**TASKS AND EXERCISES:**
1. In the DLAQR3 documentation below, list every array argument that is declared as DOUBLE PRECISION.
2. Rewrite as a short bulleted list the paragraph of the DLAQR3 documentation that begins "DLAQR3 accepts as input". Keep its main facts.

**EXTRACT TO READ:**
::::::

*> \brief \b DLAQR3 performs the orthogonal similarity transformation of a Hessenberg matrix to detect and deflate fully converged eigenvalues from a trailing principal submatrix (aggressive early deflation).
*
* =========== DOCUMENTATION ===========
*
* Online html documentation available at
* http://www.netlib.org/lapack/explore-html/
*
*> \htmlonly
*> Download DLAQR3 + dependencies
*>
*> [TGZ]
*>
*> [ZIP]
*>
*> [TXT]
*> \endhtmlonly
*
* Definition:
* ===========
*
* SUBROUTINE DLAQR3( WANTT, WANTZ, N, KTOP, KBOT, NW, H, LDH, ILOZ,
* IHIZ, Z, LDZ, NS, ND, SR, SI, V, LDV, NH, T,
* LDT, NV, WV, LDWV, WORK, LWORK )
*
* .. Scalar Arguments ..
* INTEGER IHIZ, ILOZ, KBOT, KTOP, LDH, LDT, LDV, LDWV,
* $ LDZ, LWORK, N, ND, NH, NS, NV, NW
* LOGICAL WANTT, WANTZ
* ..
* .. Array Arguments ..
* DOUBLE PRECISION H( LDH, * ), SI( * ), SR( * ), T( LDT, * ),
* $ V( LDV, * ), WORK( * ), WV( LDWV, * ),
* $ Z( LDZ, * )
* ..
*
*
*> \par Purpose:
* =============
*>
*> \verbatim
*>
*> Aggressive early deflation:
*>
*> DLAQR3 accepts as input an upper Hessenberg matrix
*> H and performs an orthogonal similarity transformation
*> designed to detect and deflate fully converged eigenvalues from
*> a trailing principal submatrix. On output H has been over-
*> written by a new Hessenberg matrix that is a perturbation of
*> an orthogonal similarity transformation of H. It is to be
*> hoped that the final version of H has many zero subdiagonal
*> entries.
*> \endverbatim
*
* Arguments:
* ==========
*
*> \param[in] WANTT
*> \verbatim
*> WANTT is LOGICAL
*> If .TRUE., then the Hessenberg matrix H is fully updated
*> so that the quasi-triangular Schur factor may be
*> computed (in cooperation with the calling subroutine).

::::::

**DATA EXCERPT:**

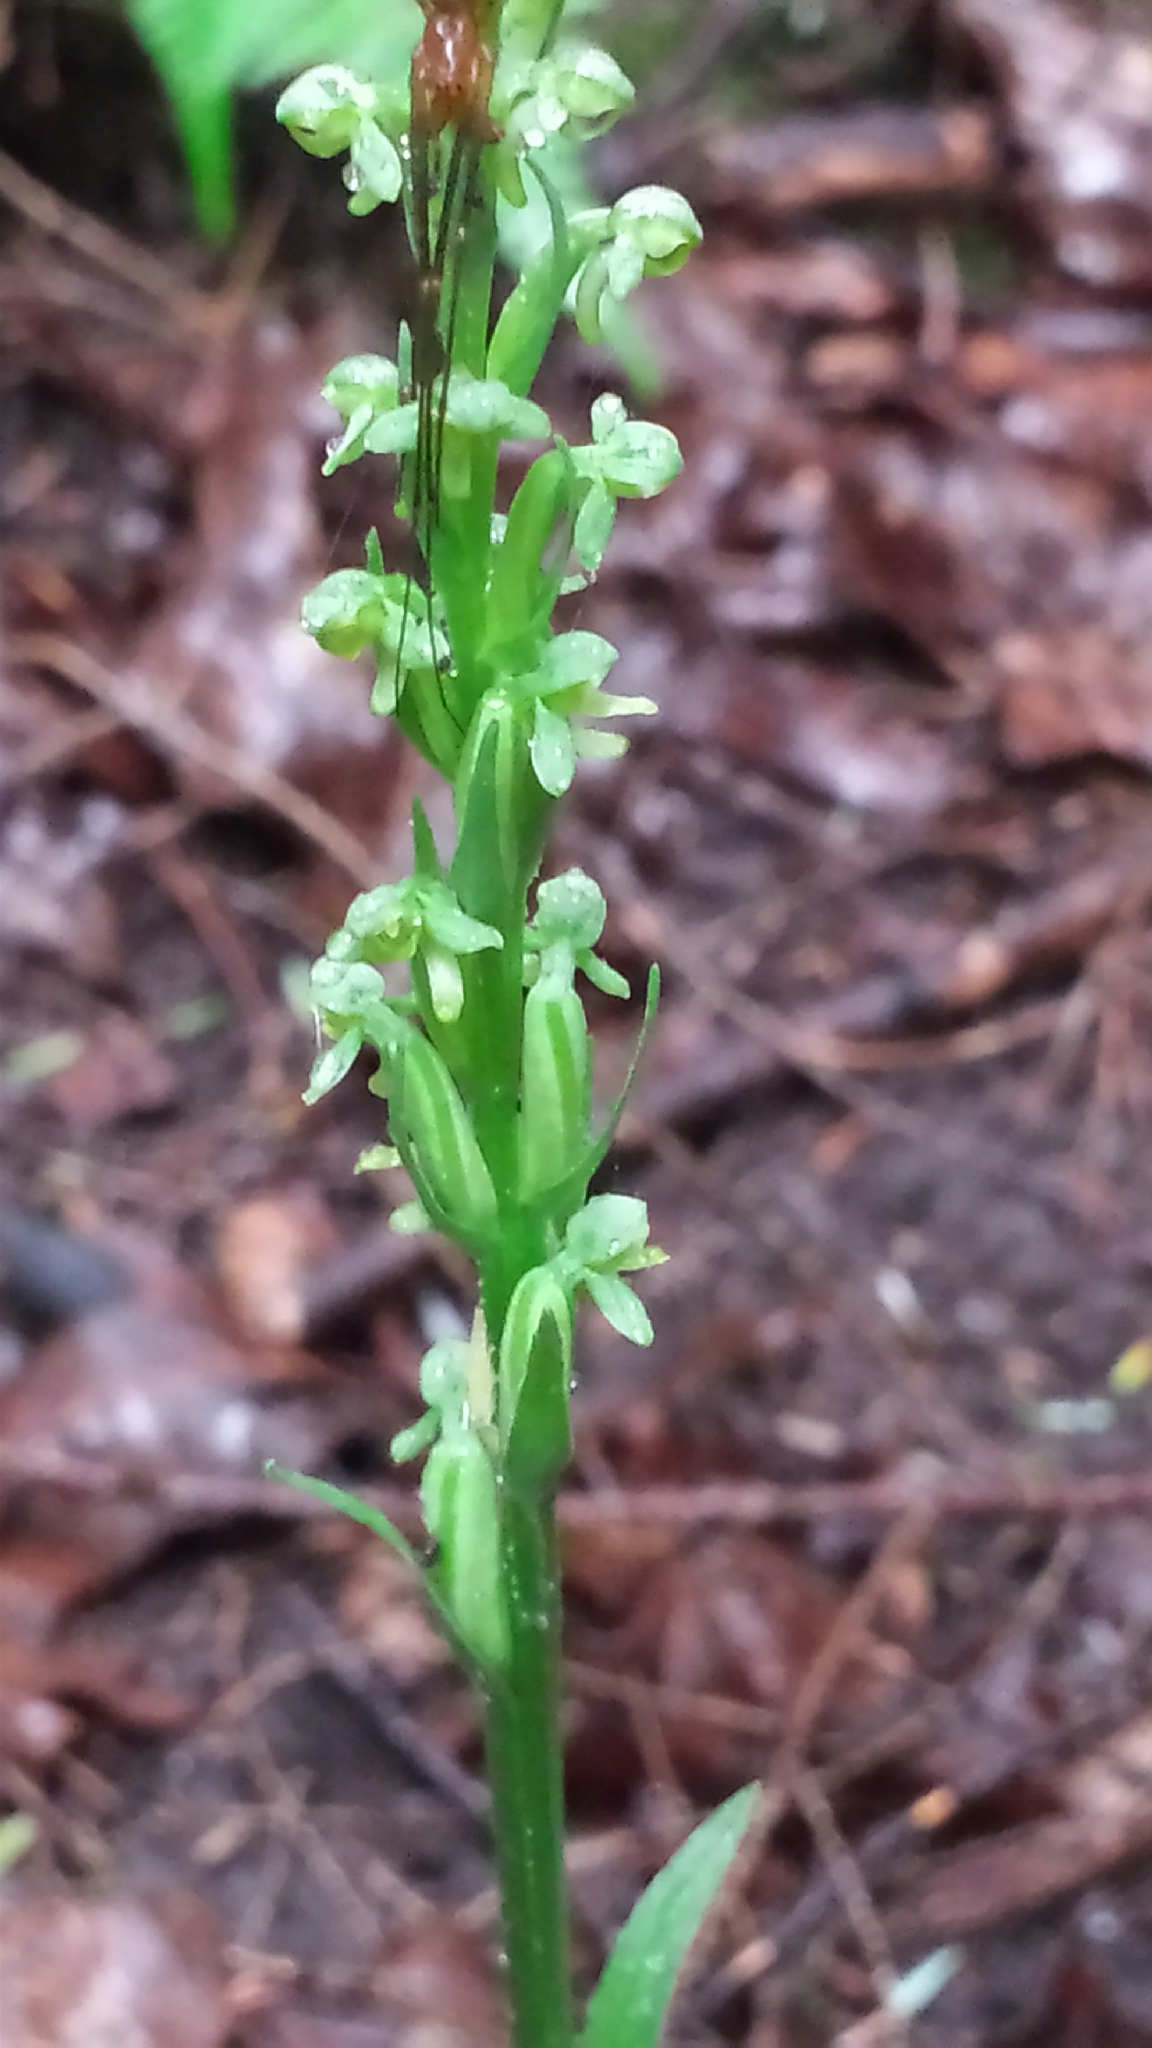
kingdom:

::::::

**RESULTS OF THE EXERCISE:**
1. H, SI, SR, T, V, WORK, WV, Z

2.
- Input: an upper Hessenberg matrix H.
- Operation: an orthogonal similarity transformation meant to detect and deflate fully converged eigenvalues from a trailing principal submatrix.
- Output: H is overwritten by a new Hessenberg matrix that is a perturbation of an orthogonal similarity transformation of H.
- Aim: the final H should ideally have many zero subdiagonal entries.